• Task details: Tally the lines of the material below that contain the string "Views". What is that count? Give only the number.

• Recorded data:
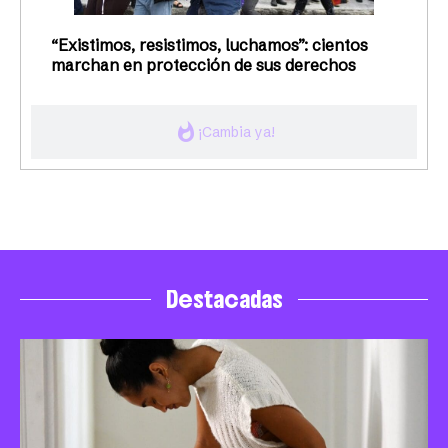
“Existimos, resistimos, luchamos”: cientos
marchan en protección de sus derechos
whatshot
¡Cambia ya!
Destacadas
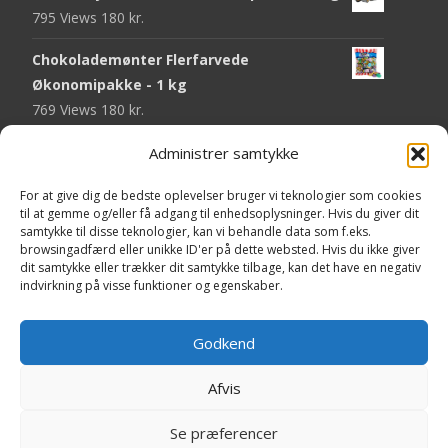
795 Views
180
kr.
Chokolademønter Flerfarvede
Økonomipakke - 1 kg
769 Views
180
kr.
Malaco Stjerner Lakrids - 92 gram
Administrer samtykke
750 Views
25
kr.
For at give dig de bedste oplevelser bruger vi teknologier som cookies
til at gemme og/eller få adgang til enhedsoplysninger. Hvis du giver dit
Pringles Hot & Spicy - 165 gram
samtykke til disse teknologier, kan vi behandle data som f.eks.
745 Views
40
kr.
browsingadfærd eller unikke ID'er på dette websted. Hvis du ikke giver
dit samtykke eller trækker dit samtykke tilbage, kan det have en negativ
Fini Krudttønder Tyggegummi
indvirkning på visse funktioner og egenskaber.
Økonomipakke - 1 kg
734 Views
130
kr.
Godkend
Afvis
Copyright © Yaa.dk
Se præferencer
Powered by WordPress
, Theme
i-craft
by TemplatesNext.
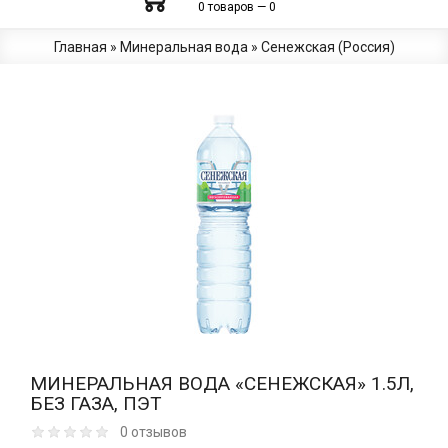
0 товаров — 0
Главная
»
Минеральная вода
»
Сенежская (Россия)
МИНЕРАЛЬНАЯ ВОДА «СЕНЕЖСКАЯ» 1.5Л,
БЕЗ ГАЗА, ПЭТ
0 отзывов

* * *

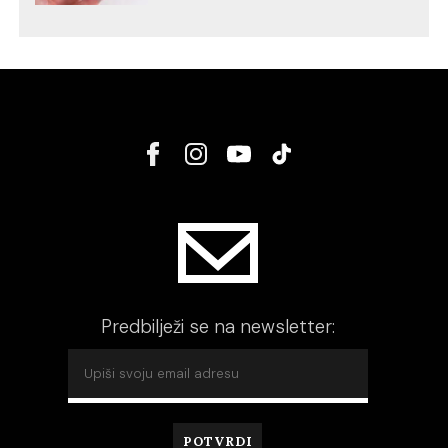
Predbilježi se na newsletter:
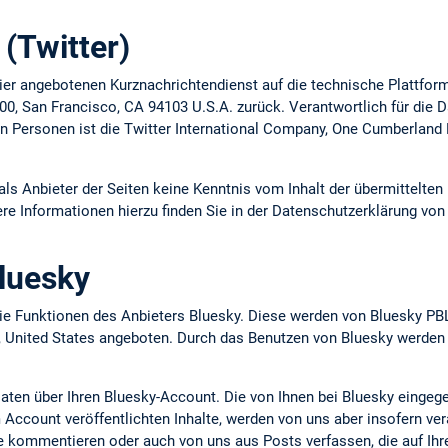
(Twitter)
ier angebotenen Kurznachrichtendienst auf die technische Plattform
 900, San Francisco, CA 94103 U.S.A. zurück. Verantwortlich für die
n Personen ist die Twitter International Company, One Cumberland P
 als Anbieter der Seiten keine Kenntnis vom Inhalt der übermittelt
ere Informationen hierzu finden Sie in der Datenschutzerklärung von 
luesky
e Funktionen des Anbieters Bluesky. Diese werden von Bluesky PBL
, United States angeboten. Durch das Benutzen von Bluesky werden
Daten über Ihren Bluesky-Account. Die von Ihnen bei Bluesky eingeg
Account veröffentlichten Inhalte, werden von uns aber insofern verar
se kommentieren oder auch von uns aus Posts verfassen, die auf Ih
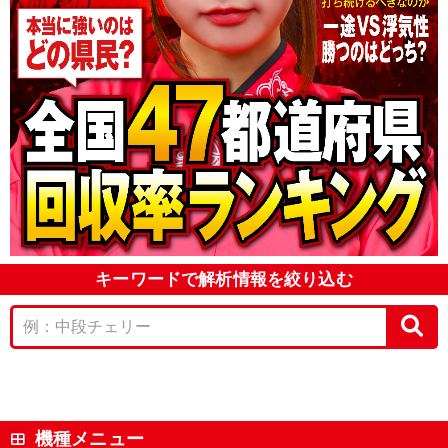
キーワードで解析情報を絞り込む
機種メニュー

• The answer: 5